Lansdowne Crescent is one of Notting Hill’s finest streets lined with grand Victorian terraces, within easy reach of the shops, restaurants and markets of Portobello Road, Golborne Road and Westbourne Grove. The Electric Cinema, The Gate Theatre and Electric House are within walking distance. The new home of The Museum of Brands, opened in March 2016, is along the road.
The Underground stations of Ladbroke Grove (Hammersmith & City Line), Holland Park (Central Line) and Notting Hill Gate (Central, Circle and District Lines) are all close at hand. There is also good road access to the M4, A4 and A40, providing quick routes to Heathrow Airport (approximately 40 minutes). Paddington Station is also nearby for the Heathrow Express, services to the west of England, and the new Crossrail (opening in 2018).
Please note that all areas, measurements and distances given in these particulars are approximate and rounded. The text, photographs and floor plans are for general guidance only. The Modern House has not tested any services, appliances or specific fittings — prospective purchasers are advised to inspect the property themselves. All fixtures, fittings and furniture not specifically itemised within these particulars are deemed removable by the vendor.

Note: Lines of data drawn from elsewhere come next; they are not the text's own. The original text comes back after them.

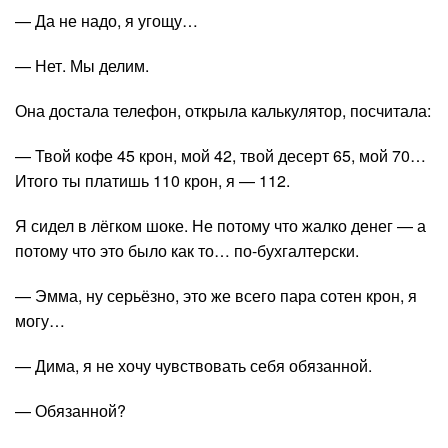
— Да не надо, я угощу…
— Нет. Мы делим.
Она достала телефон, открыла калькулятор, посчитала:
— Твой кофе 45 крон, мой 42, твой десерт 65, мой 70…
Итого ты платишь 110 крон, я — 112.
Я сидел в лёгком шоке. Не потому что жалко денег — а
потому что это было как то… по-бухгалтерски.
— Эмма, ну серьёзно, это же всего пара сотен крон, я
могу…
— Дима, я не хочу чувствовать себя обязанной.
— Обязанной?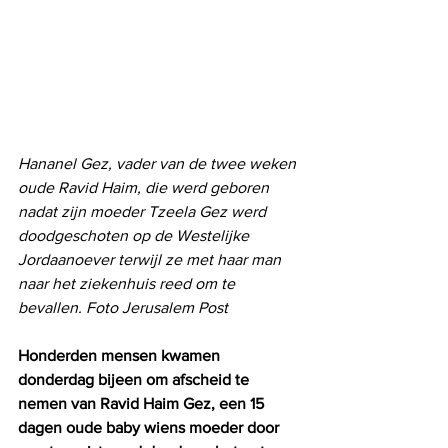
Hananel Gez, vader van de twee weken 
oude Ravid Haim, die werd geboren 
nadat zijn moeder Tzeela Gez werd 
doodgeschoten op de Westelijke 
Jordaanoever terwijl ze met haar man 
naar het ziekenhuis reed om te 
bevallen. Foto Jerusalem Post
Honderden mensen kwamen 
donderdag bijeen om afscheid te 
nemen van Ravid Haim Gez, een 15 
dagen oude baby wiens moeder door 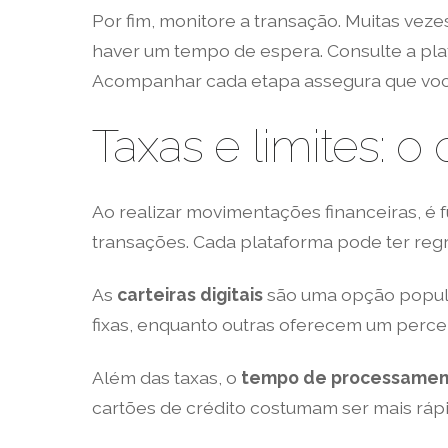
Por fim, monitore a transação. Muitas ve
haver um tempo de espera. Consulte a pla
Acompanhar cada etapa assegura que você
Taxas e limites: 
Ao realizar movimentações financeiras, é 
transações. Cada plataforma pode ter regr
As
carteiras digitais
são uma opção popular
fixas, enquanto outras oferecem um percentu
Além das taxas, o
tempo de processamen
cartões de crédito costumam ser mais rá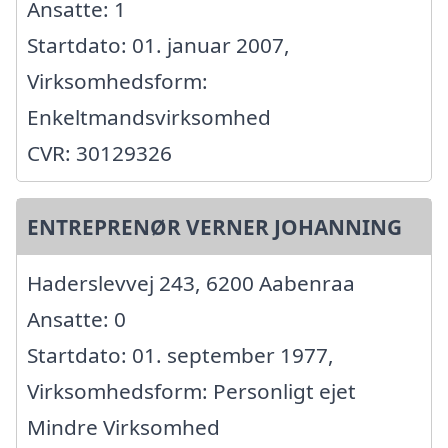
Ansatte: 1
Startdato: 01. januar 2007,
Virksomhedsform:
Enkeltmandsvirksomhed
CVR: 30129326
ENTREPRENØR VERNER JOHANNING
Haderslevvej 243, 6200 Aabenraa
Ansatte: 0
Startdato: 01. september 1977,
Virksomhedsform: Personligt ejet
Mindre Virksomhed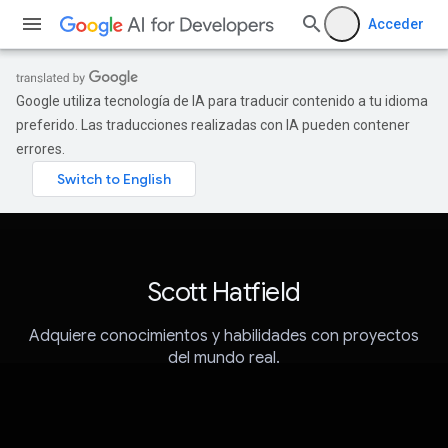
Acceder
Google utiliza tecnología de IA para traducir contenido a tu idioma
preferido. Las traducciones realizadas con IA pueden contener
errores.
Scott Hatfield
Adquiere conocimientos y habilidades con proyectos
del mundo real.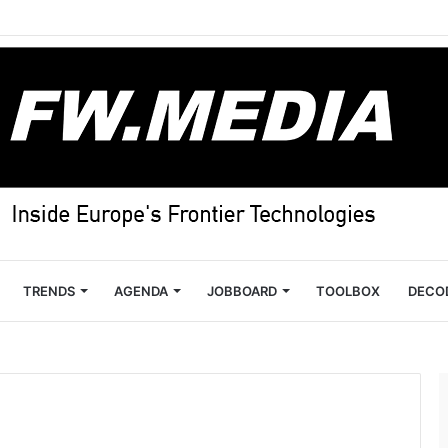
TRENDS
AGENDA
JOBBOARD
TOOLBOX
DECO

The crisp white houses on Lansdowne Crescent were built between 1860 – 1862 by the Wyatt family, a prominent architectural firm at the time. The gap between numbers 28 and 29 had existed since the houses were built, and though no-one seems to know the purpose of the gap, it is thought to have been intended for an entrance stair to access the communal gardens behind the crescent.

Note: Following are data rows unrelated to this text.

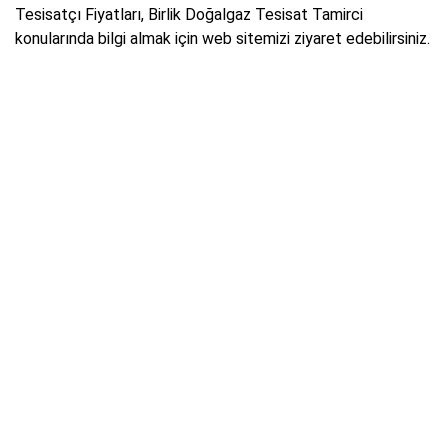
Tesisatçı Fiyatları, Birlik Doğalgaz Tesisat Tamirci
konularında bilgi almak için web sitemizi ziyaret edebilirsiniz.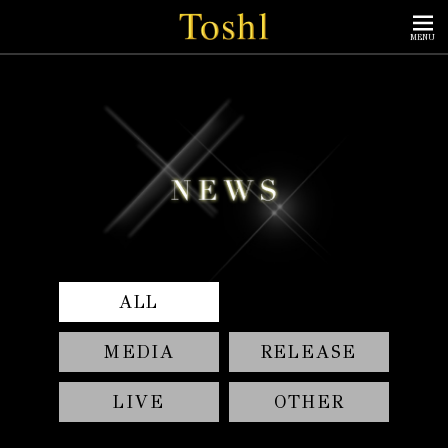
MENU
ALL
MEDIA
RELEASE
LIVE
OTHER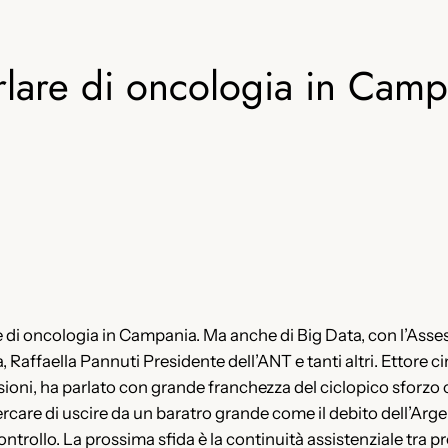
lare di oncologia in Camp
di oncologia in Campania. Ma anche di Big Data, con l’Asses
 Raffaella Pannuti Presidente dell’ANT e tanti altri. Ettore 
sioni, ha parlato con grande franchezza del ciclopico sforzo
are di uscire da un baratro grande come il debito dell’Argenti
ontrollo. La prossima sfida è la continuità assistenziale tra 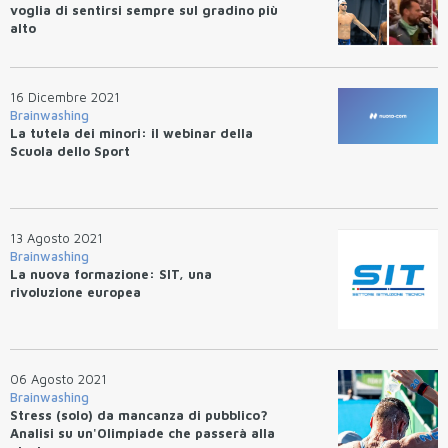
voglia di sentirsi sempre sul gradino più
alto
16 Dicembre 2021
Brainwashing
La tutela dei minori: il webinar della
Scuola dello Sport
13 Agosto 2021
Brainwashing
La nuova formazione: SIT, una
rivoluzione europea
06 Agosto 2021
Brainwashing
Stress (solo) da mancanza di pubblico?
Analisi su un'Olimpiade che passerà alla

Narrower than the neighbouring houses, each with a frontage of around 22 feet, the gap between 28 and 29 was a mere 13 feet and 2 inches. To maximise the space between the houses, the exposed party walls on either side were left bare.
The site was identified by the architect and his family whilst dropping their children off at the local Montessori school. It had belonged to an interior designer called Roland Whiteside, who had bought the site after purchasing the neighbouring house (number 29) and gained outline planning permission in 1963 for a ‘dwelling house comprising a basement, ground and three upper floors with a built-in garage’, with provisos and about height, massing and materials, amongst other matters.

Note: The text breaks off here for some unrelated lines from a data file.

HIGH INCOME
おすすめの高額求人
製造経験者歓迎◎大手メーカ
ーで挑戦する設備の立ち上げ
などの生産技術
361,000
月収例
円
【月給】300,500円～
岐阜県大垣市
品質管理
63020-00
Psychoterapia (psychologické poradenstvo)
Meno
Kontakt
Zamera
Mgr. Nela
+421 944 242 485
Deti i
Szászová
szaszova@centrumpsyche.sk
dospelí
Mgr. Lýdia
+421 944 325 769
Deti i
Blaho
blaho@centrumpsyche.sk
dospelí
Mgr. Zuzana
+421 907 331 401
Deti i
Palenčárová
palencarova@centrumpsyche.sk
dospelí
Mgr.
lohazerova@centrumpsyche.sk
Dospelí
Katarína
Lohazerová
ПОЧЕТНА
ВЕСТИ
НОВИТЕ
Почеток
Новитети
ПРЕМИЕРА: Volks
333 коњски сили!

Once the site was acquired, Jeremy Lever began sketching designs and building bolsa wood models for the proposed house. Lever’s first designs (one of which is pictured here) were rather cautiously made, keeping to the traditional terrace formula of a stair to one side with two rooms on each floor, referred to historically as a ‘one pair floor’.
The Lever family soon decided that, despite all the traditional advantages, they did not want the standard terrace house layout. After a tentative beginning, there was a strong desire to move away from the traditional vernacular of the houses on the crescent, and view the infill house as a ‘hinge’ between the houses on each side that fan out in a mirror image of one another. It soon was clear that the design of the front elevation should be a well-mannered ‘mask’ but definitely not a reduced facsimile of the 1860s houses of the crescent, while the rear elevation would be as freely designed as possible.
The greatest challenge was a dimensional one, with a width of only 13 feet and 2 inches tapering by 6 inches towards the top as the neighbouring houses lean inwards over time. The breakthrough in Lever’s design came with the realisation that working with multi levels offered a scope for a more imaginative solution and a way of achieving the maximum internal and external space. The overall result, after much calculation and difficulty, was a building with six storeys at the front and seven storeys at the back. Or, as Lever liked to describe it, the model had two and a half floors at the top and two and a half floors at the bottom, with an intermediate floor that is split level and double in height.